You are either grieving the loss of your mum or dad, or you are in the process of moving them into a retirement village or nursing home.
Either way, working out what to do with your mum and dad’s stuff can be a tough and emotional time. And it usually has to be done while also holding down your job and looking after your kids.
If it is too much to handle by yourself, give me a call. But in the meantime, here are some tips for free.
1. Don’t underestimate how long it will take
Don’t be surprised if you and your siblings spend all Saturday and Sunday on the job, and still have to come back next weekend. And the weekend after that.
Depending on the circumstance, you might knock over one room per day. Start with the bathroom and laundry, because they are the easiest. But allow more time for bedrooms, then even more for the lounge room, study and garage.
It can be incredibly interesting digging up some of the relics you parents have squirrelled away, but making the decision about what to do with them can take time, even between the closest of siblings.
2. Don’t think good quality furniture holds its value
There is no getting around it, we live in a consumer society.

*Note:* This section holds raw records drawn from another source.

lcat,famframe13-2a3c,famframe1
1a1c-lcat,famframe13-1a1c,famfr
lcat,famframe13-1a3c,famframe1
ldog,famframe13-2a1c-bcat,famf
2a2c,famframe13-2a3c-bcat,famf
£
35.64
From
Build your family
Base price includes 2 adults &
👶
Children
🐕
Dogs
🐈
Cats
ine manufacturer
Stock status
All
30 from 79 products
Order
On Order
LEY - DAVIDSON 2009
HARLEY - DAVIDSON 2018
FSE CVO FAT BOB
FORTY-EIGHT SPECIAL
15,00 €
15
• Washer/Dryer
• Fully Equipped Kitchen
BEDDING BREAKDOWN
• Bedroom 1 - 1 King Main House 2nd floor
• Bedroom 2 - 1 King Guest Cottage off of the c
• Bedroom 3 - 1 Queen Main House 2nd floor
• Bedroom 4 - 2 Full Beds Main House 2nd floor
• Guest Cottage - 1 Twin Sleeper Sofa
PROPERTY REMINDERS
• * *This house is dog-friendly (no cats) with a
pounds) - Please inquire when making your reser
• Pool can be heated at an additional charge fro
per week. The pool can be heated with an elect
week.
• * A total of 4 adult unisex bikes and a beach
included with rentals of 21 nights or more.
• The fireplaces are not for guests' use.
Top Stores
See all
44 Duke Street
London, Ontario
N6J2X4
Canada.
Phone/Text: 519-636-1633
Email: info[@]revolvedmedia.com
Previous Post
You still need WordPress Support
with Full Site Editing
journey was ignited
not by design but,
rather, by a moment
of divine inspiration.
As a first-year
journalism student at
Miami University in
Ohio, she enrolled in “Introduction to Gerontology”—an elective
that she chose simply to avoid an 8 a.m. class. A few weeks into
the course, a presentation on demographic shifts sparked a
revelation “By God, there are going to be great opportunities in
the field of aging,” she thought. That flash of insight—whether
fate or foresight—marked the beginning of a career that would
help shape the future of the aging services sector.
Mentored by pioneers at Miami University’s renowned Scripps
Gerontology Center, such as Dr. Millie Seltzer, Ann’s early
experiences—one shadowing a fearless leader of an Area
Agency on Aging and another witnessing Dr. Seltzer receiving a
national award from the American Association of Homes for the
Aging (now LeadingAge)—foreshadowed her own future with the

Sadly, second hand stuff just doesn’t cut it anymore.
Yes, mum’s big dining table and matching chairs are handmade from cedar and cost six months pay when she was 25.
And yes, the internet is an amazing tool for matching a buyer with a seller.
But remember the first rule of market forces – high supply versus low demand = highway robbery.
You can certainly use Gumtree or Ebay to find people interested in old furniture, but don’t be disappointed when the $3000 dining suite only attracts one bid.
Even the charities tend to only take furniture in excellent condition.
A five step triage system works best – chuck, donate, sell, gift or keep.
3. Don’t get sentimental
OK, this is tough one. It is natural to feel sad, guilty or even angry about moving all your parent’s stuff onto the front lawn for a garage sale.
But don’t beat yourself up over decisions that simply have to be made. Or even worse, don’t avoid making decisions, otherwise the job will never get done.
Just remember, your parent’s things are only possessions, the most important things are the photos, any videos and the memories in your heart and mind.
And don’t forget, your parents had to go through the same process a generation ago.
They just didn’t have the internet to help them.